_Extracted page text data_:
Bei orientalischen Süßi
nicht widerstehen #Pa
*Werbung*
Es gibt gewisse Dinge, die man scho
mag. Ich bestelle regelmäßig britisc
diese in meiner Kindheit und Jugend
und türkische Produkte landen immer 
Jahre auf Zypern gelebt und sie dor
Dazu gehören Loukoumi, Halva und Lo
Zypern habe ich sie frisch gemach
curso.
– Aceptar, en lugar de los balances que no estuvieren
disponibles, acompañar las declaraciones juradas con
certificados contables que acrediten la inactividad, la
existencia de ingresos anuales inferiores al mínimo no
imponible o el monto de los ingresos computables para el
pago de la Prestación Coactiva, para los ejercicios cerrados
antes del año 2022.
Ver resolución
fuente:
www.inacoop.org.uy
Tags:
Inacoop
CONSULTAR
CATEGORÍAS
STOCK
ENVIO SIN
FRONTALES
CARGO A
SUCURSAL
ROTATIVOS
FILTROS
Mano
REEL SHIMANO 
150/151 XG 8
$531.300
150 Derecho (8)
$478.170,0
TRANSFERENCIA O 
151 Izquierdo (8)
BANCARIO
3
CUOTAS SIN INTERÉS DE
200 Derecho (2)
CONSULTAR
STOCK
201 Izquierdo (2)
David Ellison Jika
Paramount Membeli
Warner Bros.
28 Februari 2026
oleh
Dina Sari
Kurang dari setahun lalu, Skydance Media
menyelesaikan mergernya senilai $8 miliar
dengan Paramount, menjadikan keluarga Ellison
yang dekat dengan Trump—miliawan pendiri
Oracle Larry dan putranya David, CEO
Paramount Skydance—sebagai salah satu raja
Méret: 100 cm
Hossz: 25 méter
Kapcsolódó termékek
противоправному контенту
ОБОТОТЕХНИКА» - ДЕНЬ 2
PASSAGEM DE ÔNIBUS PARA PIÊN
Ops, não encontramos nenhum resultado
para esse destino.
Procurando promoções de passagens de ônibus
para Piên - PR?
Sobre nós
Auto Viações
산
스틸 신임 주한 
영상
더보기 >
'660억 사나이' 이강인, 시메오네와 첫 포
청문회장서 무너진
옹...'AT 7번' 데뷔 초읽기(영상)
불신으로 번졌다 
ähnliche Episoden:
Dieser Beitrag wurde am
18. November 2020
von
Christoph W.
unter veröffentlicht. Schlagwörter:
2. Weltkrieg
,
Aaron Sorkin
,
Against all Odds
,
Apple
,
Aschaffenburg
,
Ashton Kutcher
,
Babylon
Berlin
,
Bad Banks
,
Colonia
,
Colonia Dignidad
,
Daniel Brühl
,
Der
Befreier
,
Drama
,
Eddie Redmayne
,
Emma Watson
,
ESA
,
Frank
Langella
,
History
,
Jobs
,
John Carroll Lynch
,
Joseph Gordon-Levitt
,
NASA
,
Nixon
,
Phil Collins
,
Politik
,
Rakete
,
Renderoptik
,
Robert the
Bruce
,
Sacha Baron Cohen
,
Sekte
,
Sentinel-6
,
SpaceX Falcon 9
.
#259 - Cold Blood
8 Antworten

_Brief_: Print only the lines from the top of the data above down to the line holding "dengan Paramount, menjadikan keluarga Ellison", inclusive.

_Expected answer_:
Bei orientalischen Süßi
nicht widerstehen #Pa
*Werbung*
Es gibt gewisse Dinge, die man scho
mag. Ich bestelle regelmäßig britisc
diese in meiner Kindheit und Jugend
und türkische Produkte landen immer 
Jahre auf Zypern gelebt und sie dor
Dazu gehören Loukoumi, Halva und Lo
Zypern habe ich sie frisch gemach
curso.
– Aceptar, en lugar de los balances que no estuvieren
disponibles, acompañar las declaraciones juradas con
certificados contables que acrediten la inactividad, la
existencia de ingresos anuales inferiores al mínimo no
imponible o el monto de los ingresos computables para el
pago de la Prestación Coactiva, para los ejercicios cerrados
antes del año 2022.
Ver resolución
fuente:
www.inacoop.org.uy
Tags:
Inacoop
CONSULTAR
CATEGORÍAS
STOCK
ENVIO SIN
FRONTALES
CARGO A
SUCURSAL
ROTATIVOS
FILTROS
Mano
REEL SHIMANO 
150/151 XG 8
$531.300
150 Derecho (8)
$478.170,0
TRANSFERENCIA O 
151 Izquierdo (8)
BANCARIO
3
CUOTAS SIN INTERÉS DE
200 Derecho (2)
CONSULTAR
STOCK
201 Izquierdo (2)
David Ellison Jika
Paramount Membeli
Warner Bros.
28 Februari 2026
oleh
Dina Sari
Kurang dari setahun lalu, Skydance Media
menyelesaikan mergernya senilai $8 miliar
dengan Paramount, menjadikan keluarga Ellison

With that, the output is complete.